Identifiers
- Symbol: IL10RA
- Alt. symbols: IL10R
- NCBI gene: 3587
- HGNC: 5964
- OMIM: 146933
- RefSeq: NM_001558
- UniProt: Q13651

Other data
- Locus: Chr. 11 q23

Search for
- Structures: Swiss-model
- Domains: InterPro

= Interleukin-10 receptor =

Cell surface receptor for interleukin-10

Interleukin-10 receptor (IL-10R) is a type II cytokine receptor. The receptor is tetrameric, composed of 2α and 2β subunits. The α subunit (encoded in the Il10ra gene) is expressed on haematopoietic cells (such as T, B, NK, mast, and dendritic cells) whilst the β subunit (encoded in the Il10rb gene) is expressed ubiquitously. The α subunit is exclusive to interleukin-10, however the β subunit is shared with other type II cytokine receptors such as IL-22R, IL-26R and INFλR.
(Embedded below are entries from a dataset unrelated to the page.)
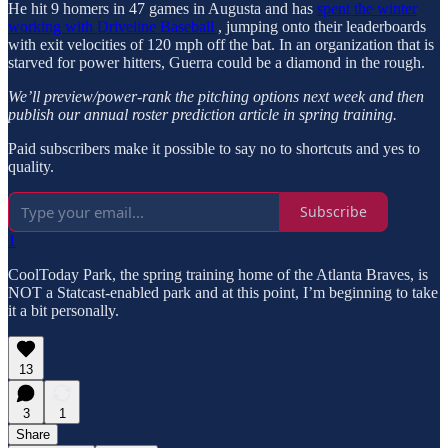
He hit 9 homers in 47 games in Augusta and has
spent the winter
working with Driveline Baseball
, jumping onto their leaderboards
with exit velocities of 120 mph off the bat. In an organization that is
starved for power hitters, Guerra could be a diamond in the rough.
We’ll preview/power-rank the pitching options next week and then
publish our annual roster prediction article in spring training.
Paid subscribers make it possible to say no to shortcuts and yes to
quality.
Subscribe
1
CoolToday Park, the spring training home of the Atlanta Braves, is
NOT a Statcast-enabled park and at this point, I’m beginning to take
it a bit personally.
13
3
1
Share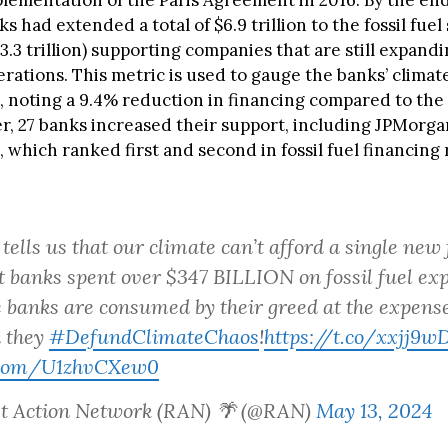
plementation of the Paris Agreement in 2016. By the end
s had extended a total of $6.9 trillion to the fossil fuel
$3.3 trillion) supporting companies that are still expandi
perations. This metric is used to gauge the banks’ climat
 noting a 9.4% reduction in financing compared to the
r, 27 banks increased their support, including JPMorg
which ranked first and second in fossil fuel financing 
tells us that our climate can’t afford a single new f
et banks spent over $347 BILLION on fossil fuel ex
 banks are consumed by their greed at the expense 
 they
#DefundClimateChaos
!
https://t.co/xxjj9w
r.com/U1zhvCXew0
st Action Network (RAN) 🌴 (@RAN)
May 13, 2024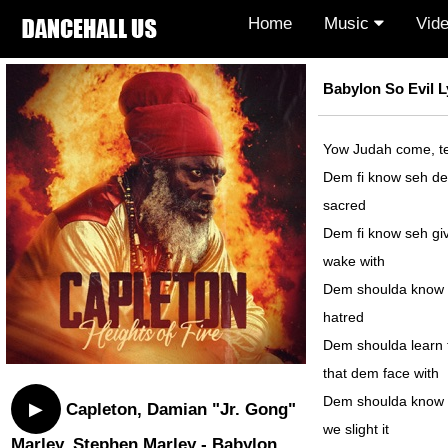
Home
Music
Vid
Babylon So Evil L
Yow Judah come, te
Dem fi know seh deat
sacred
Dem fi know seh give
wake with
Dem shoulda know se
hatred
Dem shoulda learn to
that dem face with
Dem shoulda know g
▶
Capleton, Damian "Jr. Gong"
we slight it
Marley, Stephen Marley - Babylon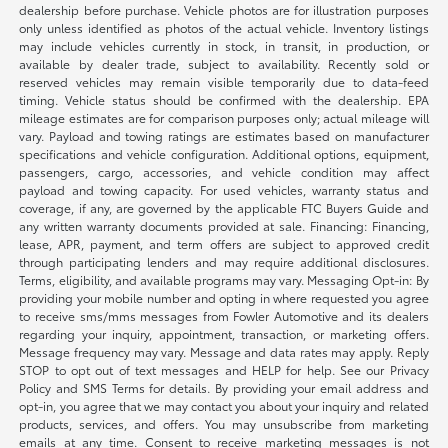
dealership before purchase. Vehicle photos are for illustration purposes
only unless identified as photos of the actual vehicle. Inventory listings
may include vehicles currently in stock, in transit, in production, or
available by dealer trade, subject to availability. Recently sold or
reserved vehicles may remain visible temporarily due to data-feed
timing. Vehicle status should be confirmed with the dealership. EPA
mileage estimates are for comparison purposes only; actual mileage will
vary. Payload and towing ratings are estimates based on manufacturer
specifications and vehicle configuration. Additional options, equipment,
passengers, cargo, accessories, and vehicle condition may affect
payload and towing capacity. For used vehicles, warranty status and
coverage, if any, are governed by the applicable FTC Buyers Guide and
any written warranty documents provided at sale. Financing: Financing,
lease, APR, payment, and term offers are subject to approved credit
through participating lenders and may require additional disclosures.
Terms, eligibility, and available programs may vary. Messaging Opt-in: By
providing your mobile number and opting in where requested you agree
to receive sms/mms messages from Fowler Automotive and its dealers
regarding your inquiry, appointment, transaction, or marketing offers.
Message frequency may vary. Message and data rates may apply. Reply
STOP to opt out of text messages and HELP for help. See our Privacy
Policy and SMS Terms for details. By providing your email address and
opt-in, you agree that we may contact you about your inquiry and related
products, services, and offers. You may unsubscribe from marketing
emails at any time. Consent to receive marketing messages is not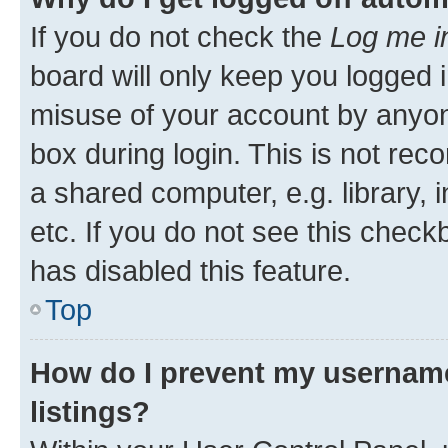
If you do not check the
Log me i
board will only keep you logged i
misuse of your account by anyone
box during login. This is not r
a shared computer, e.g. library, 
etc. If you do not see this check
has disabled this feature.
Top
How do I prevent my username
listings?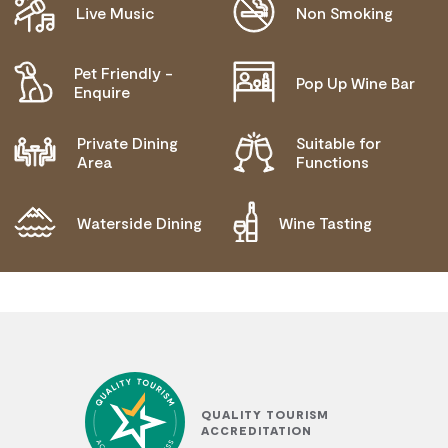
Live Music
Non Smoking
Pet Friendly -
Pop Up Wine Bar
Enquire
Private Dining
Suitable for
Area
Functions
Waterside Dining
Wine Tasting
QUALITY TOURISM
ACCREDITATION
The IL-10Rα subunit acts as the ligand binding site and may be upregulated in various cell types as necessary. The IL-10Rβ functions as the signaling subunit and is constitutively expressed in a majority of cell types. There is evidence that upon ligand binding at the α subunit, a conformational change occurs in the β subunit that allows it to additionally bind to IL-10. This structure forms a heterotetramer that leads to the signaling complex activation of JAK1 and TYK2 kinases. JAK1 associates with the α subunit, and TYK2 with the β subunit where they then phosphorylate portions of the α subunit. This recruits STAT3, which is additionally phosphorylated by JAK1 and TYK2. STAT3 homodimerizes, moves to the cellular nucleus, and activates gene transcription.

The Interleukin-10 receptor is implicated in regulation of gastro-intestinal immune response, primarily in the mucosal layer. Murine studies of test subjects lacking functional receptors showed rapid onset of bowel inflammatory disorders. In human studies, the early onset of irritable bowel disease has been correlated with defects in the IL-10R subunits. Cases involving both the α and β subunits were identified, some possessing fully dysfunctional receptors, and others being incapable of accepting phosphorylation.